We were frantic and frightened for my mother, who had become so fragile, thin, and weak. We all hoped that her excellent German would help her in convincing the Gestapo to let her go. But after three days had passed and she had still not returned home, Uncle Shiko prepared the horse and carriage, and took me to see my mother. When we arrived, they brought her up from the cellar. When I saw her, I began to scream uncontrollably. I could not recognize my own mother’s face.

There were two Ukrainian men, Nazi collaborators, whom my mother knew from before the war, present at the prison where my mother was being held. In a moment of what I suppose was remorse, one of them whispered something to the Gestapo. After a few moments one of the Germans shouted to my uncle, ”Take her and get out of here - for now!” I don’t know what the Ukrainians said, or why it affected the police, but they let my mother go. My mother always said that it was I who saved her life.

From that point on the Jews were continually persecuted, and by the fall of 1941, a Ghetto was established in the city of Kolomyja where all the Jews from the surrounding area would be held.

TWELVE: ROUND-UP TO THE Kolomyja

GHETTO, NOV. ‘41

The morning that we were forced to leave our home, our farm, and our animals, we woke to silence. We had locked the doors and windows securely the night before and Bobby, our dog, was sleeping outside. But Bobby was not barking that morning. And I never heard him bark or saw him again after that day. At the crack of dawn the Germans had surrounded our house and were waiting for us to get up. When Bubbie Frida stepped outside, her greatest fear became realized. “Get out, you filthy Jews.”

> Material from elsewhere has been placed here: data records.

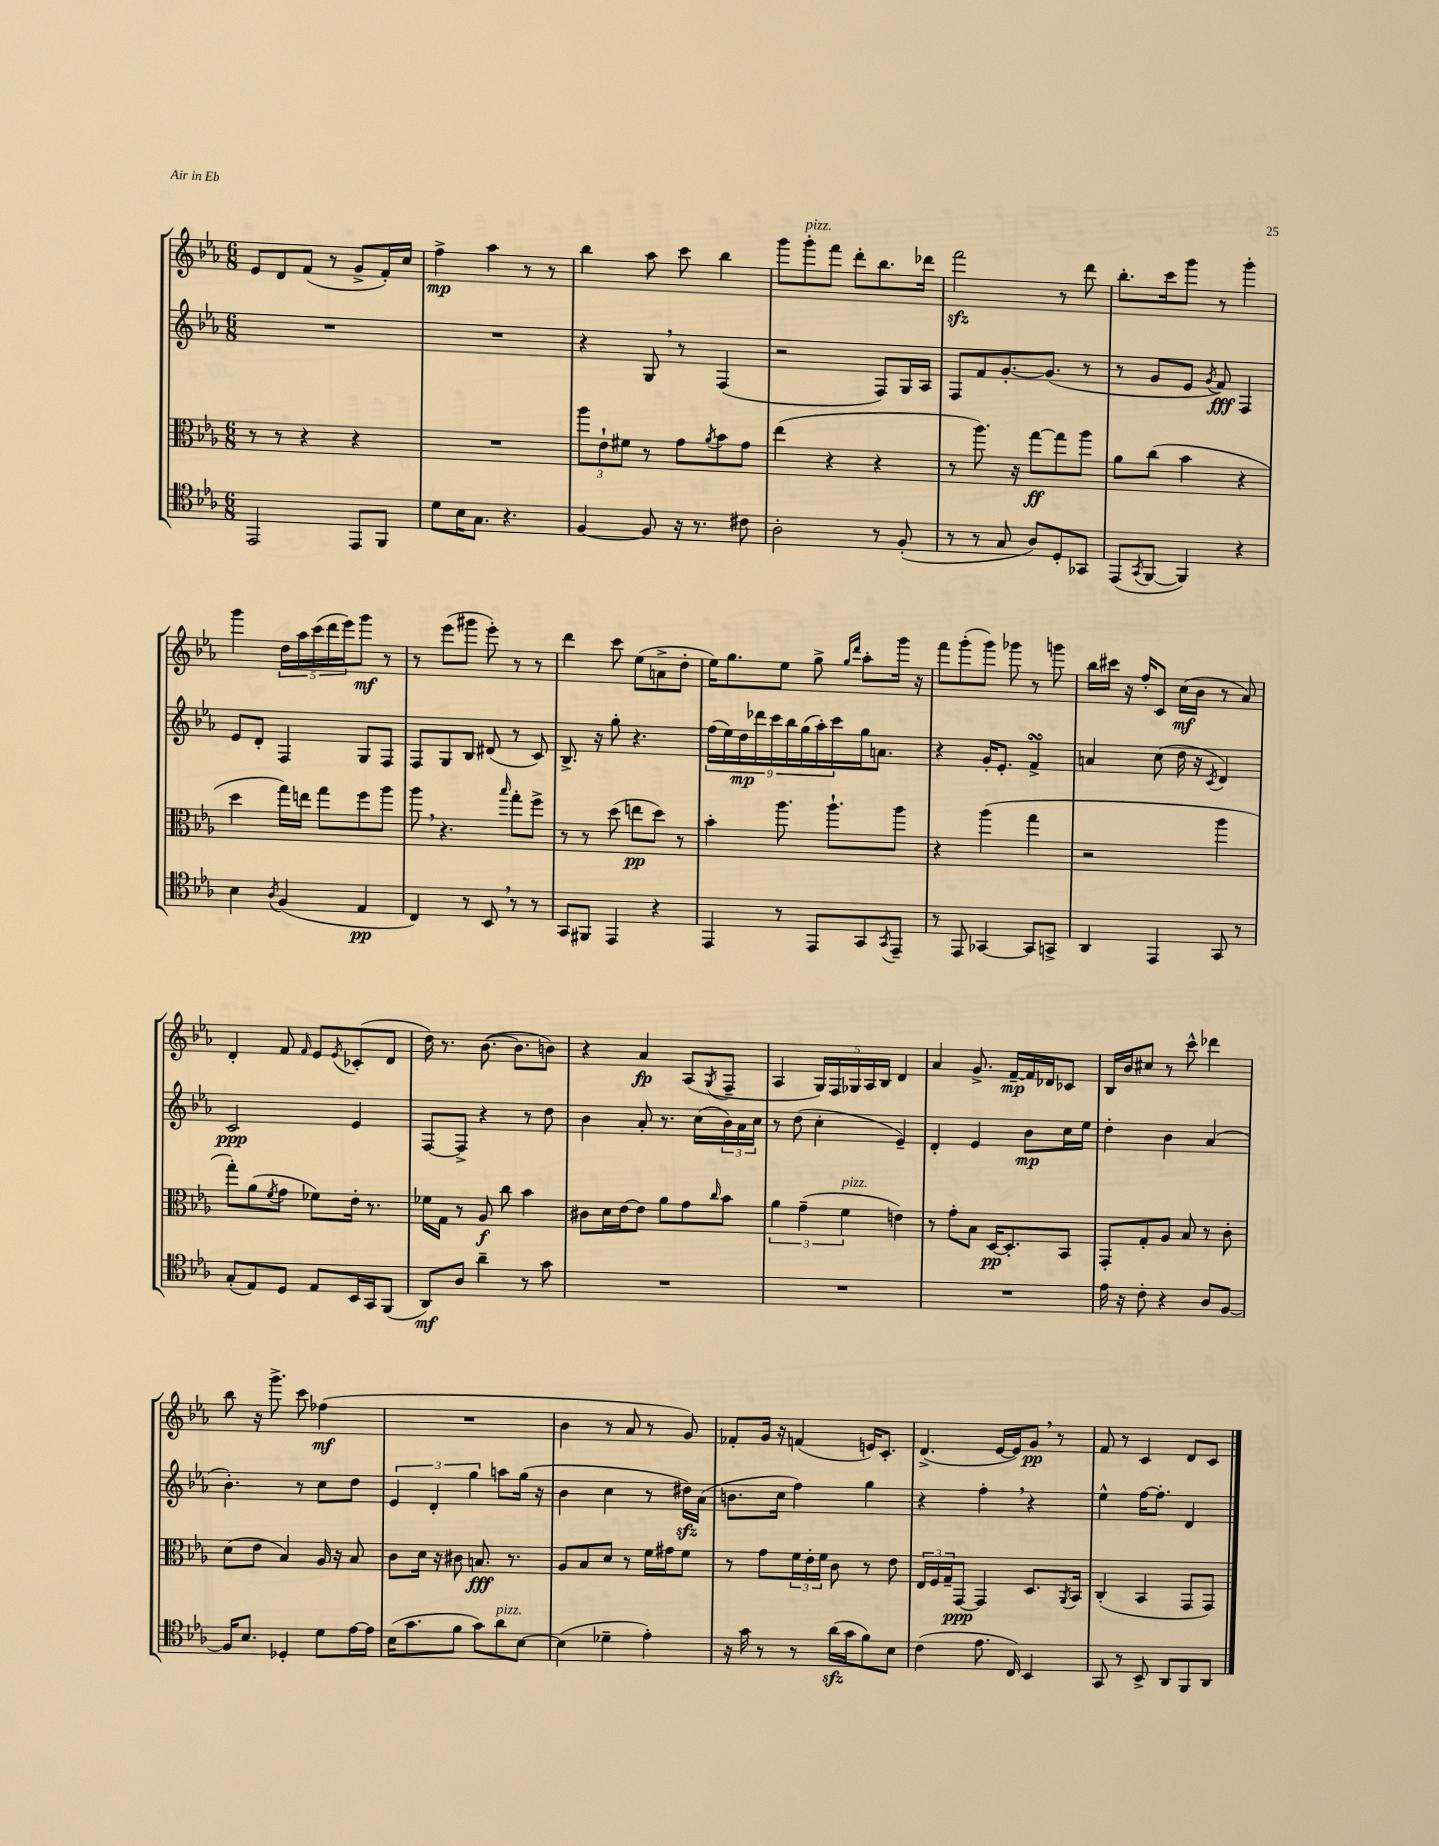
<<
\new StaffGroup <<
\new Staff = "s0" {
    \clef treble \key ees \major \numericTimeSignature \time 6/8
    ees'8 d'8 f'8( r8 g'8-> f'16-.) c''16 |
    f''4->\mp aes''4 r8 r8 |
    bes''4 aes''8 c'''8 bes''4 |
    g'''8 g'''8-.^\markup { \italic "pizz." } f'''8 d'''8-. bes''8. des'''16 |
    f'''2\sfz r8 d'''8 |
    bes''8.-. c'''16 g'''8 r8 g'''4-. |
    g'''4 \tuplet 5/4 { d''16 aes''16 c'''16( d'''16 ees'''16) } g'''8\mf r8 |
    r8 ees'''8( gis'''8 ees'''8-.) r8 r8 |
    d'''4 c'''8 ees''8( a'8-> d''8-. |
    ees''16) g''8. ees''8 g''8-> \grace { g''16 d'''16 } aes''8-. g'''16 r16 |
    f'''8 g'''8-.( g'''8) ges'''8 r8 g'''8 |
    bes''16 cis'''16 r16 f''16-. c'8 c''16\mf( bes'16 r8 aes'8) |
    d'4-. f'8 \grace { f'16 } ees'8 \acciaccatura { ees'8 } ces'8-.( d'8 |
    d''16) r8. bes'8.~( bes'8. b'8) |
    r4 aes'4\fp aes8( \acciaccatura { g8 } f8-- |
    aes4 \tuplet 5/4 { g16) f16 ges16 aes16 bes16 } d'4 |
    aes'4 g'8.-> f'16~--\mp f'16 des'16 ces'8 |
    bes16 bes'16 cis''8 r8 c'''8-^ des'''4 |
    bes''8 r16 g'''8.-> c'''8 fes''4\mf( |
    R2. |
    bes'4 r8 aes'8 r8 g'8) |
    fes'8-. g'16 r16 f'4( e'16) c'8.-. |
    d'4.->( ees'16~ ees'16) g'8\pp \breathe r8 |
    f'8 r8 c'4 d'8 c'8 \bar "|." |
}
\new Staff = "s1" {
    \clef treble \key ees \major \numericTimeSignature \time 6/8
    R2. |
    R2. |
    r4 g8 \breathe r8 f4( |
    r2 f8) g16 aes16 |
    f8 f'8 g'8.~-. g'8.( r8 |
    r8 g'8 ees'8 \acciaccatura { g'8 } f'8\fff) f4 |
    ees'8 d'8-. f4 g8 f8 |
    f8 g8 bes8 dis'8( r8 c'8) |
    bes8.-> r16 g''8-. r4. |
    \tuplet 9/8 { f''16( ees''16) d''16\mp des'''16 c'''16 bes''16 g''16( aes''16-.) c'''16 } g''16 a'8. |
    r4 g'16-. ees'8.-. f'4->\turn |
    a'4 c''8( d''16 r16 \acciaccatura { c'8 } d'4) |
    c'2\ppp ees'4 |
    f8~ f8-> r4 r8 d''8 |
    bes'4 aes'8-. r8. c''16( \tuplet 3/2 { bes'16) aes'16 c''16 } |
    r8 d''8( c''4-. ees'4--) |
    d'4-. ees'4 bes'8\mp c''16 ees''16 |
    d''4-. bes'4 aes'4( |
    bes'4.-.) r8 c''8 d''8 |
    \tuplet 3/2 { ees'4 d'4-. g''4 } a''8 g''16( r16 |
    bes'4 c''4 r8 dis''16\sfz) aes'16( |
    b'8. c''16 f''4) g''4 |
    r4 f''4-. \breathe r4 |
    ees''4-^ f''16~ f''8.-. d'4 \bar "|." |
}
\new Staff = "s2" {
    \clef alto \key ees \major \numericTimeSignature \time 6/8
    r8 r8 r4 r4 |
    R2. |
    \tuplet 3/2 { aes''8 ees'8-! fis'8 } r8 g'8 \acciaccatura { aes'8 } bes'8 g'8 |
    ees''4( r4 r4 |
    r8 aes''8.) r16 g''8~\ff g''8 aes''8 |
    aes'8 c''8( bes'4 r4 |
    d''4 g''16) e''16 g''8 f''8 aes''8 |
    aes''8 \breathe r4. \grace { bes''16 } g''8-. f''8-> |
    r8 r8 d''8( e''8\pp d''8) r8 |
    bes'4-. aes''8. aes''8.-! aes''8 |
    r4 aes''4( g''4 |
    r2 aes''4 |
    g''8-.) aes'8( \acciaccatura { f'8 } g'8 fes'8) ees'16-. r8. |
    fes'16 g16 r8 aes8\f c''8 bes'4 |
    cis'8 d'16 ees'16~ ees'8 aes'8 g'8 \grace { c''16 } bes'8 |
    \tuplet 3/2 { aes'4 g'4--( f'4^\markup { \italic "pizz." } } e'4) |
    r8 g'8-. bes8 d16~\pp d8.-. bes,8 |
    g,8-. g8-. aes8 bes8 r8 c'8-. |
    d'8( ees'8 bes4) aes16 r16 bes8 |
    c'8 d'16 r16 cis'8 b8.\fff r8. |
    aes8 bes8 d'8 r8 f'16 gis'16 f'8 |
    r8 g'8 \tuplet 3/2 { f'16 ees'16-. f'16 } c'8 r8 ees'8 |
    \tuplet 3/2 { ees16 f16 g16-- } g,8~\ppp g,4 d8. \acciaccatura { aes,8 } bes,16 |
    c4-.( bes,4 g,8 g,8) \bar "|." |
}
\new Staff = "s3" {
    \clef tenor \key ees \major \numericTimeSignature \time 6/8
    ees,2 ees,8 f,8 |
    d'8 bes16 g8. r4. |
    f4~ f8 r16 r8. cis'8 |
    aes2-. r8 f8-.( |
    r8 r8 g8 aes8) d8-. ges,8 |
    ees,8( \acciaccatura { g,8 } f,8~ f,4) r4 |
    bes4 \acciaccatura { aes8 } f4( ees4\pp |
    c4) r8 bes,8 \breathe r8 r8 |
    g,8 fis,8 ees,4 r4 |
    ees,4 r8 ees,8 g,8 \acciaccatura { g,8 } ees,8-- |
    r8 ees,8 ges,4~ ges,8 g,8-> |
    aes,4 ees,4 g,8 r8 |
    g8-.( ees8) d8 ees8 bes,16 g,16 f,8( |
    aes,8\mf) aes8 aes'4-- r8 g'8 |
    R2. |
    R2. |
    R2. |
    ees'16 r16 c'8-. r4 aes8 f8~ |
    f16 bes8. des4-. d'8 ees'16~ ees'16 |
    bes16( g'8. f'8 g'8) aes'8^\markup { \italic "pizz." } bes8~ |
    bes4( des'4-- ees'4-.) |
    r16 g'16 r8 r8 aes'16\sfz( g'16 f'8) bes8 |
    c'4( ees'8. c16) bes,4 |
    g,8 r8 bes,8-> aes,8 f,8 aes,8 \bar "|." |
}
>>
>>
\layout { \context { \Score \remove "Bar_number_engraver" } }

German police stood in our yard, pointing guns at us and shouting in German. My Bubbie, who knew a little German, asked if I could go up the mountain and say goodbye to my friend. Strangely, they agreed. My Bubbie whispered to me, “Stay up there. Don’t come back.” So I ran up the mountain to say goodbye and when I was ready to leave Mecio, his mother told me she would come down with me and ask permission to keep me with her family. The answer she got from the Germans was short and to the point. “No. Get out of here.” Hurriedly, my Bubbie put a few of her dresses into a small suitcase and we were chased out of our home, having to leave everything else behind.

As they were pushing us into the road, my Zeyde, who had remembered to take his prayer book, realized that he had forgotten his eye-glasses on the window sill. He started back to the house to get them. One of the Germans kicked him and he fell to the ground. As he lay on the dirt road, another German pulled as hard as he could at his beard. My Zeyde, moaning in pain, began to lose consciousness. With what appeared to me to be enjoyment, the German police continued to pull at each strand of my Zeyde’s beard. When they had pulled out almost all of his long beautiful beard, they cut with a knife what they could not pull out with their hands. I closed my eyes and hid myself between my mother and my Bubbie.

Hungry, thirsty, and stunned, we were ordered to walk in the direction of Kolomyja. As we stumbled toward the Ghetto, we were joined by other Jewish families. If anyone stepped out of line or tried to escape, they were immediately shot. My uncles took turns carrying me. By what seemed at the time to be a miracle, we all made it to the Ghetto alive. There, we were reunited with friends from the surrounding areas and with Aunt Mina and Luci. It was November, 1941. I was six years old.